Your goal
Identify every line in the data that contains the word "left" and copy each of those lines. Case counts.

Pose estimation data
%%

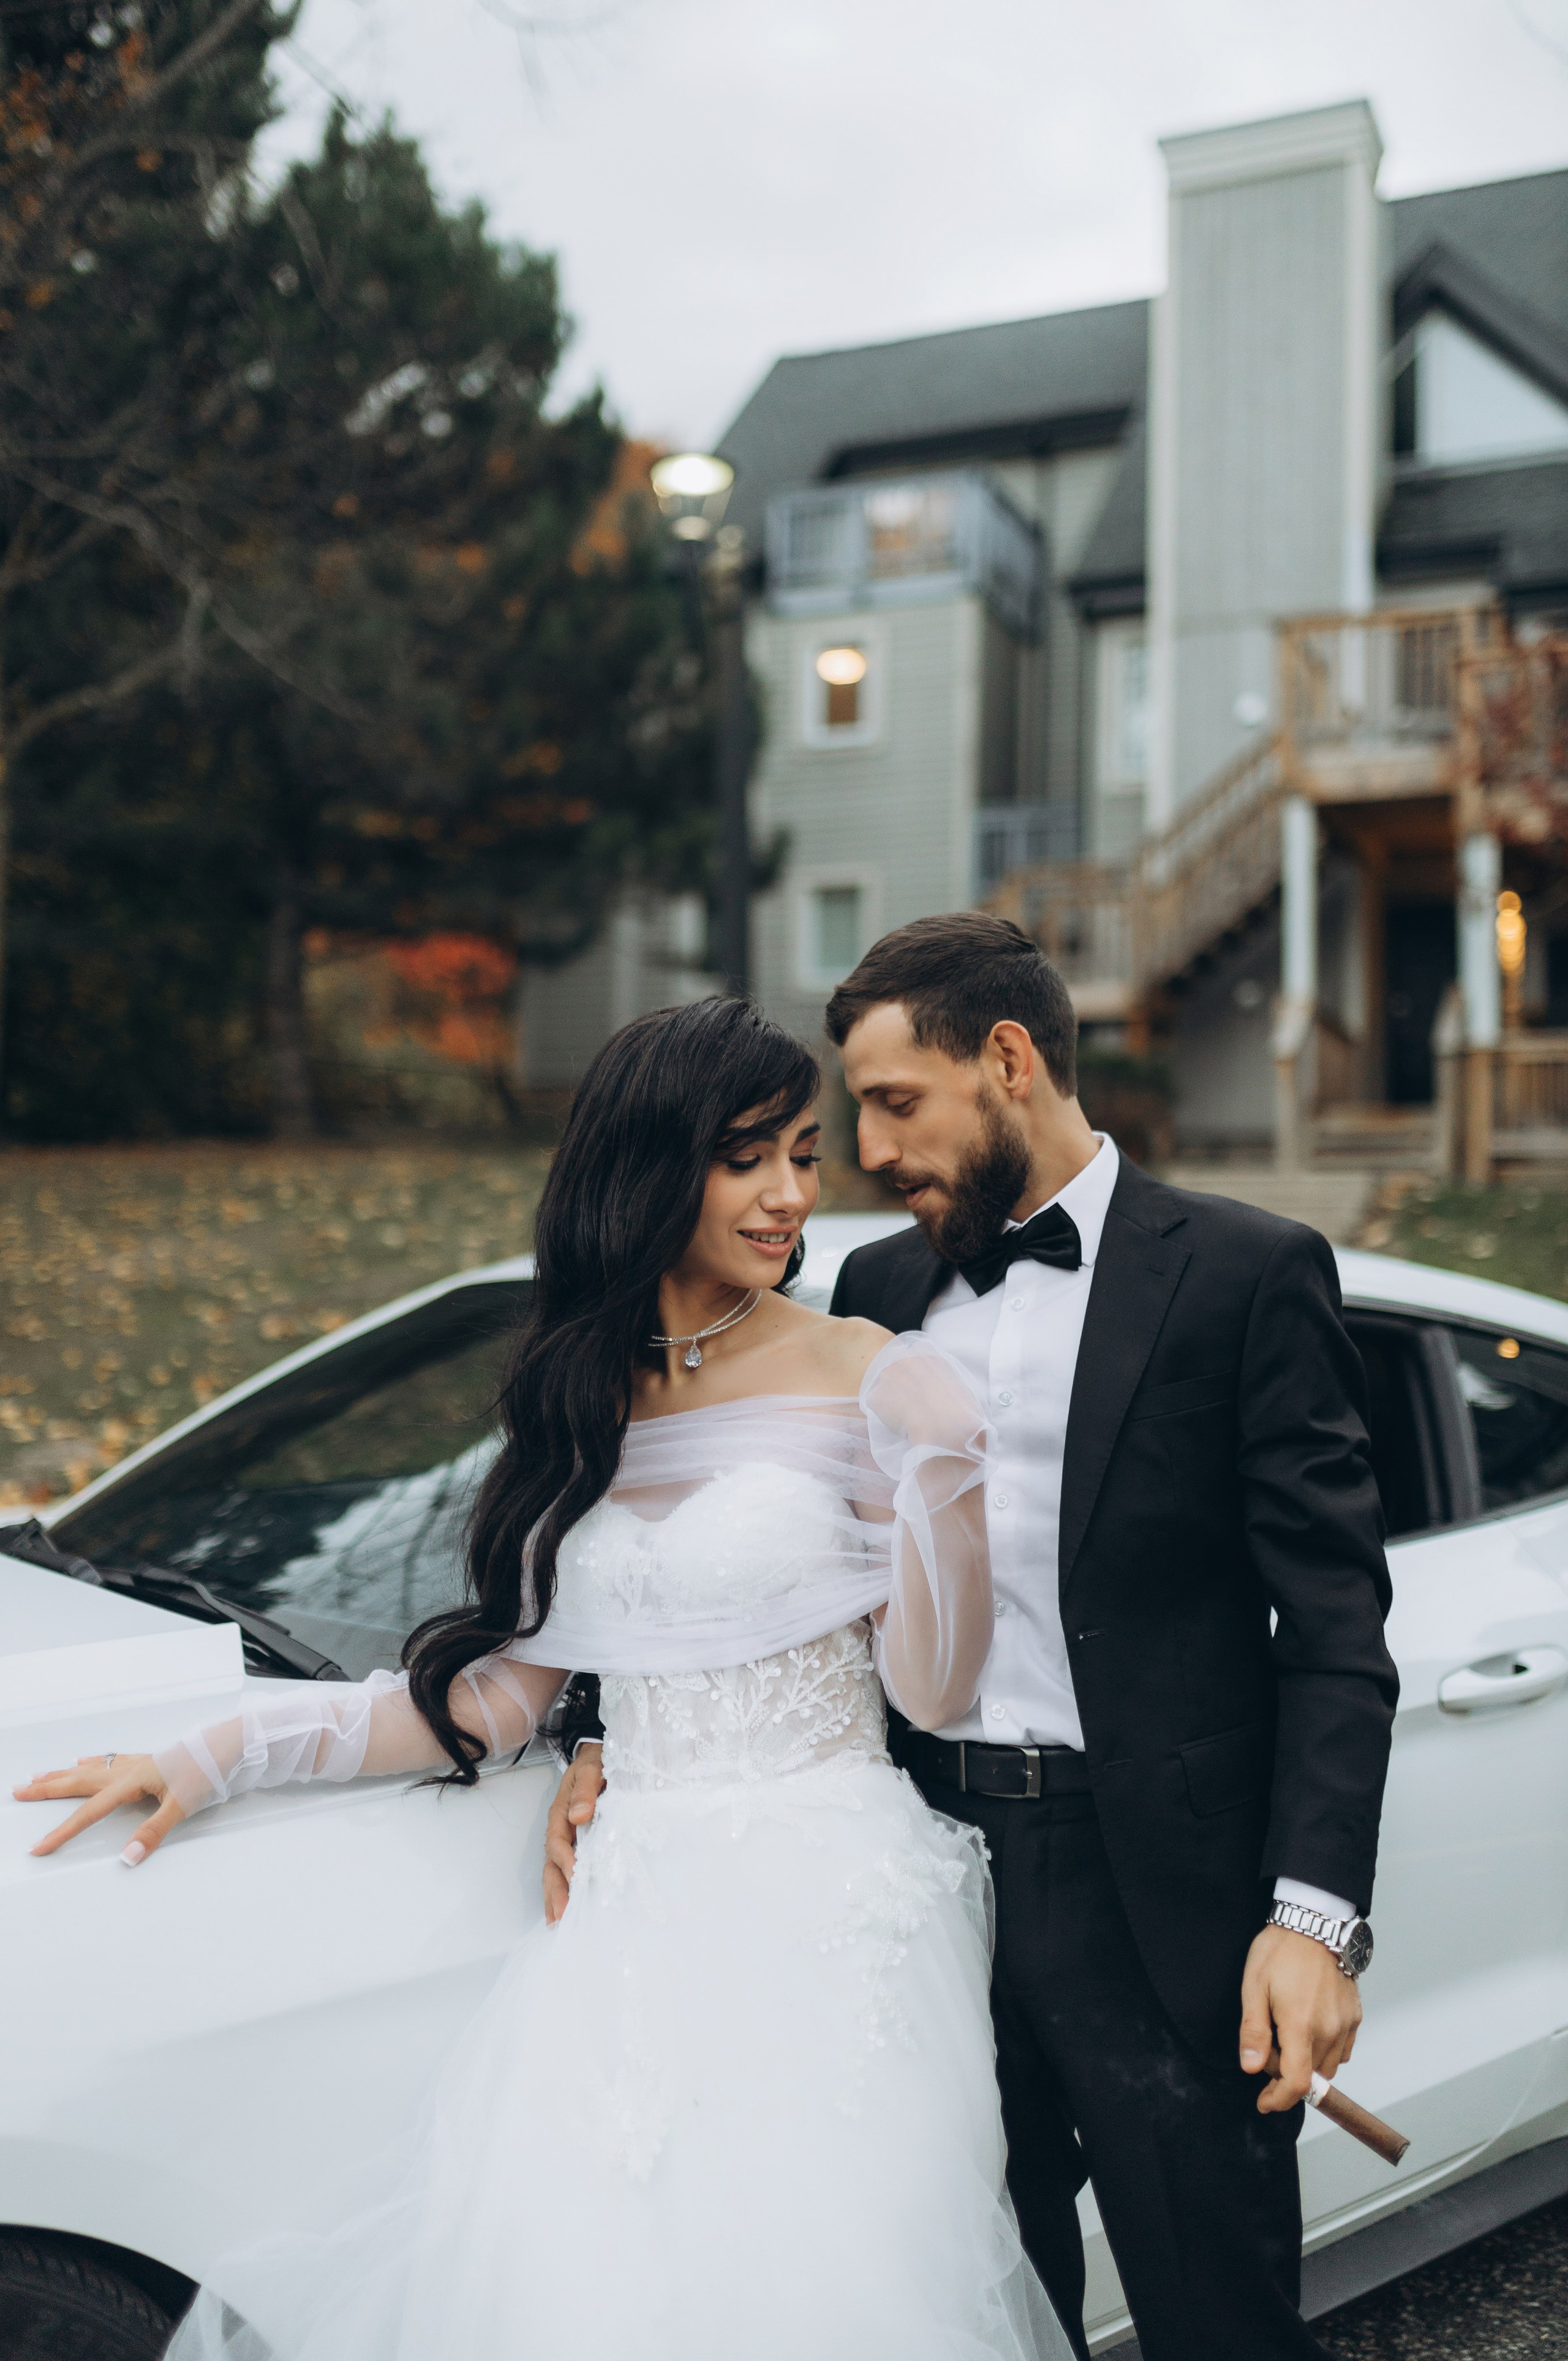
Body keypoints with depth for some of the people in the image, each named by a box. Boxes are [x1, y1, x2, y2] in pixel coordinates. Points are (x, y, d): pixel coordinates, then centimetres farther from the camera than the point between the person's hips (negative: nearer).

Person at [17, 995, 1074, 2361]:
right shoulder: (579, 1400, 10)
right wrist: (219, 1760, 11)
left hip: (830, 1914, -3)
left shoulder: (863, 1378, -3)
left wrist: (938, 1460, -18)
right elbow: (503, 1691, 13)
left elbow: (933, 1693, -4)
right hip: (634, 1923, 4)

%%

Solved exercise
left hip: (830, 1914, -3)
left shoulder: (863, 1378, -3)
left wrist: (938, 1460, -18)
left elbow: (933, 1693, -4)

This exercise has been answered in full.